As all meals are included during your stay, you don’t really have to worry about what to eat as they take care of it for you. Every third evening, they have a fish barbecue–a communal fresh seafood barbecue where all the guests sit at a long table and dine together. Besides giant fish, there is a selection of salads, vegetables, rice, and some delicious vegan options available as well which was truly delicious. We recommend arriving before dinner time to enjoy the sunset over the restaurant and ocean in the background.

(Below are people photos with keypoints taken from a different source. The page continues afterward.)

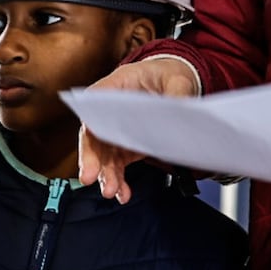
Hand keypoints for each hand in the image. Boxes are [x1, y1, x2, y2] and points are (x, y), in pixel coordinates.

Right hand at [77, 57, 200, 203]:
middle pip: (94, 135)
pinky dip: (119, 180)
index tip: (89, 135)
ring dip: (106, 175)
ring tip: (112, 191)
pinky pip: (116, 166)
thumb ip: (178, 93)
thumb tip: (182, 112)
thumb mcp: (177, 79)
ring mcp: (114, 132)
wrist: (169, 83)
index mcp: (115, 87)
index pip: (95, 103)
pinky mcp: (124, 147)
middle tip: (91, 177)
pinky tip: (123, 193)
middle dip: (92, 158)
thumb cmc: (167, 76)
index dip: (90, 121)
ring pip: (103, 155)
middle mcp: (107, 112)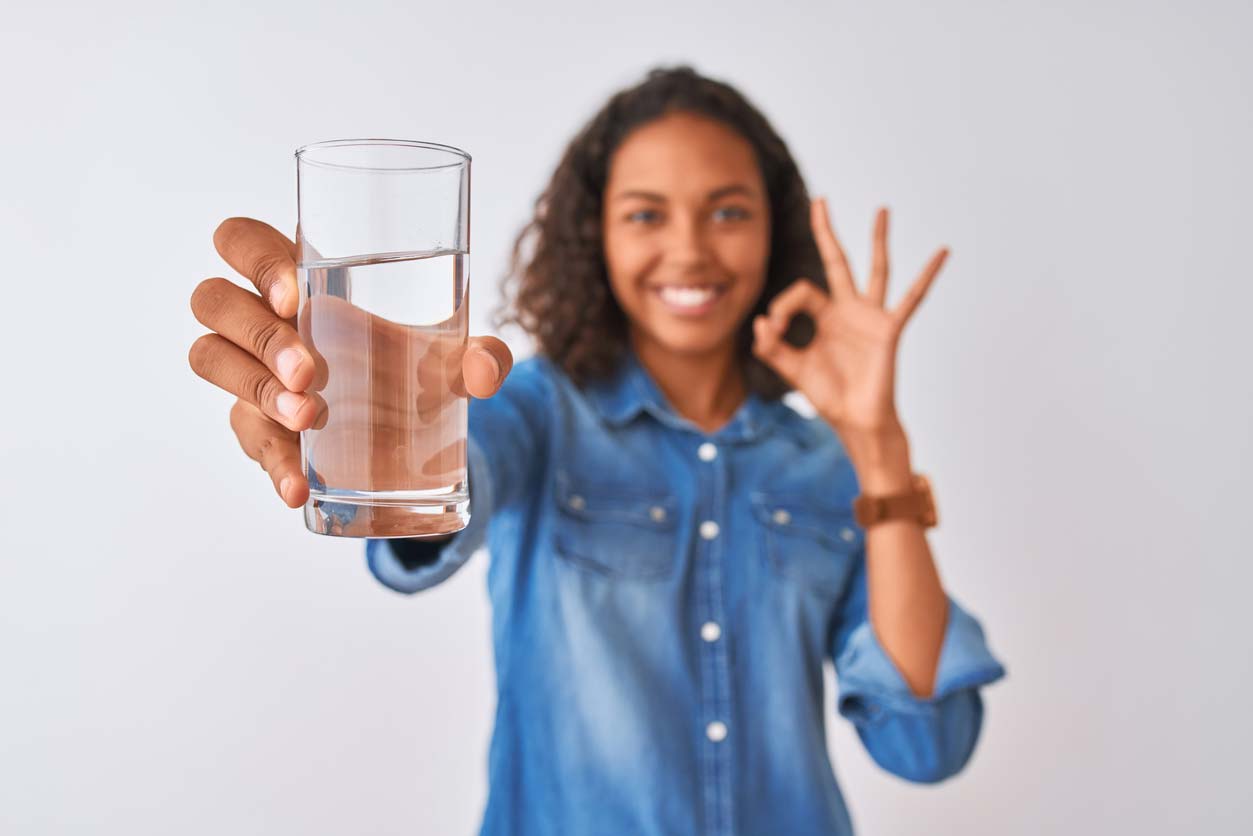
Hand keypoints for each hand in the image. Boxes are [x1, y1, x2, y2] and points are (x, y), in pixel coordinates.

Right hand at [188, 217, 511, 508]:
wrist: (413, 429)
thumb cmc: (415, 362)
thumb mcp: (454, 357)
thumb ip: (481, 356)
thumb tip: (487, 371)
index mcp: (299, 274)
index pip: (242, 242)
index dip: (254, 260)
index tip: (297, 296)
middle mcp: (263, 317)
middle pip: (214, 301)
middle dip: (258, 335)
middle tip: (310, 372)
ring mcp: (251, 370)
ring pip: (209, 358)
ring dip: (254, 388)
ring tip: (307, 418)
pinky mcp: (256, 423)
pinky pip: (244, 437)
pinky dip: (271, 464)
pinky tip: (298, 488)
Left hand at [751, 198, 947, 437]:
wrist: (855, 421)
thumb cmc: (830, 396)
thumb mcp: (792, 369)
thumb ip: (771, 347)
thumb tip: (759, 320)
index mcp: (824, 316)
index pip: (800, 291)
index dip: (781, 305)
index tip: (772, 331)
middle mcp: (848, 309)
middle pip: (837, 260)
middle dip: (827, 231)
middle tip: (821, 199)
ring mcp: (871, 316)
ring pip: (876, 269)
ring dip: (877, 239)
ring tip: (881, 209)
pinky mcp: (889, 329)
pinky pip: (912, 298)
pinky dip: (927, 275)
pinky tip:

Breakfast is also served at the same restaurant and you have a few different options available depending on the day. There is also an ala carte menu if you would like to order additional items at an extra cost. Honestly speaking though, we were very satisfied with what was offered and always finished our meals with full bellies. During the daytime, the giant manta ray shaped roof made entirely of bamboo is more visible along with the architectural elements and design of the restaurant.
With peaceful views over the gorgeous Komodo National Park islands, this hidden gem was everything we could have asked for. After our trip, we felt fully rested, relaxed and recharged which is precisely how you should feel after spending a week on an island.
HOW TO GET THERE
There are no directs flights to Komodo Island from Hong Kong or Macau. If you are planning to visit Komodo Island, you will need to take a flight first to Denpasar Bali (which has more connecting flights to Labuan Bajo). Labuan Bajo is only a one hour flight from Bali. Get to Hong Kong International Airport by bus via the HKZMB (Hong Kong-Zhuhai-Macau Bridge) and or take a ferry directly to the airport, but do note that there are only three ferries per day.
Also read: Surf’s Up: What to Do in Uluwatu, Bali
Depending on your citizenship, you might need a visa to enter Indonesia. If that’s the case, just follow the instructions on the consulate website and apply at the Visa Application Centre in Hong Kong. If you are a citizen of one of the countries from this list, you can apply for a free e-visa.